The smaller works between the special pieces are part of the learning process of unraveling mysteries. Take enough time to enjoy living the secrets as they unfold, without trying to second guess what you may find next.
Six years later . . .
In his cluttered laboratory, Fleming noticed that a culture dish of bacteria had been invaded by a mold whose spore must have drifted in through an open window. Under the microscope, he saw that, all around the mold, the individual bacteria that he had been growing had burst. He saved the mold, and from it produced the world’s first penicillin !
When you’re good and ready, with nothing to prove and no stake in the result, you may be surprised again by surendipity. Let your heart feel the way to dance this image into a form it wants to be.
There are an infinite number of paintings great and small waiting for the opportune moment to be born through your creative hands. Like the miracle drug penicillin, one or two might even knock your socks off !
No Superman energy left to make art ?
You’re overwhelmed with too many demands: a house to clean, kids to raise, a living to earn. Seems there’s always something more important than indulging yourself in making art.

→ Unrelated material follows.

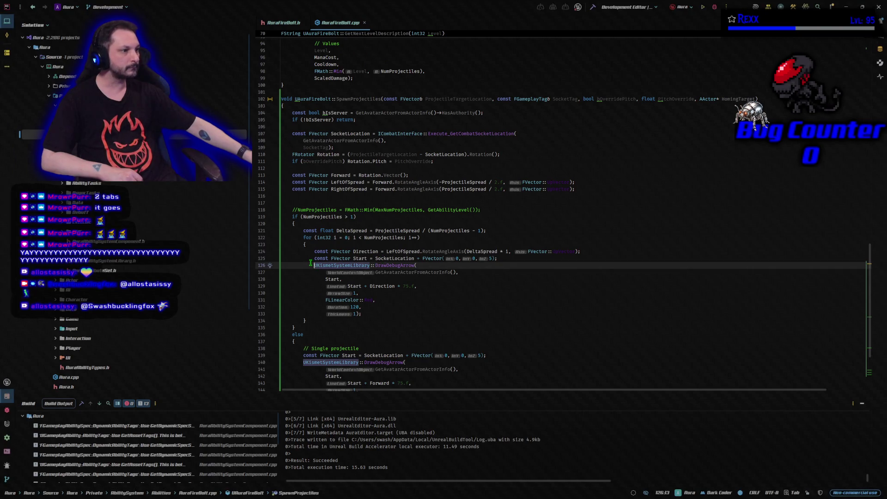
key(alt+Tab)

A New Yorker cartoon shows Superman, the disguise of his everyday suit stripped off and flung over a deckchair. There he lies on a tropical beach wearing sunglasses, sunblock, and sipping a cool drink, with a big red S emblazoned on his muscular t-shirt. He’s answering his cellphone right now — “Listen pal, they’re all emergencies.”
What’s Superman’s secret?
He knows he can’t possibly do it all, because he’s a normal human being, needy by definition. He knows from experience that mercy, compassion and love don’t come from him in the first place. Unless he regularly refills his own spirit with these qualities, he won’t have any left to give to anyone else. It’s simple - he won’t survive.
Several times a day, whenever he gets a call for help, Superman surrenders his everyday disguise and bares his inner spirit. It takes but a moment of his time.

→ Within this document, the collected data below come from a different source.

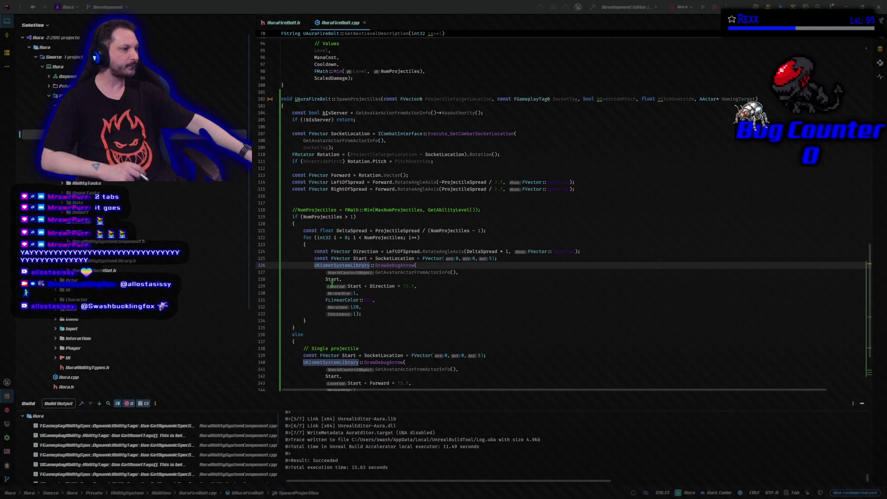
mouse_move(322, 273)
mouse_down()
mouse_move(365, 334)
mouse_move(369, 318)
mouse_up()
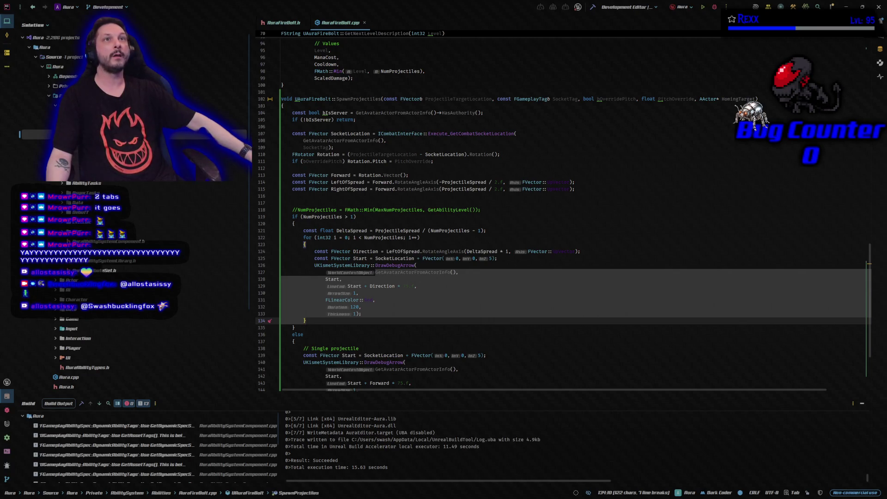
click(283, 22)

Indulgence or spiritual renewal ?
You can use art making in the same way the cartoon Superman used lounging on a beach. If you can surrender your overwhelm whenever you get empty, you can make art as a way to renew your spirit. The time it takes depends on how readily you can strip off - surrender your outer disguise.
At first, make sure you’re alone when you strip.
Surrender. Go inside and with inner reflection or Remembrance, say out loud what you’re feeling. No, really; let it out: “I can’t do all this! I’m afraid I can’t cope anymore!”
The hardest thing is to admit that you cannot do it all. Surrendering seems like giving up in failure, but it’s not. It’s empowering.
For once, don’t force yourself like a good little soldier you’ve been all your life, to confront this fear and march yourself down into the basement. Don’t. Instead, allow the feeling, watch it like a mother would watch her child until it dissolves.
Then ask to be filled with mercy, patience, compassion, love - whatever qualities you need. Without second guessing how it will feel, wait until you start to actually sense yourself filling.
Take a tip from Superman on the beach:
They’re all emergencies, and yours comes first, or no one survives.
Making art this way as a regular practice renews your own spirit. It keeps the creative qualities primed and your Superman energy flowing from your heart out through your hands. Besides, you will enhance your ability to make art and care for others at the same time. Your dependents will thank you.
“Clark Kent’s Other Life”
I based this painting on a photo of
my husband Bill taken 60 years ago. Check out the tatoo I gave him and the name of the magazine.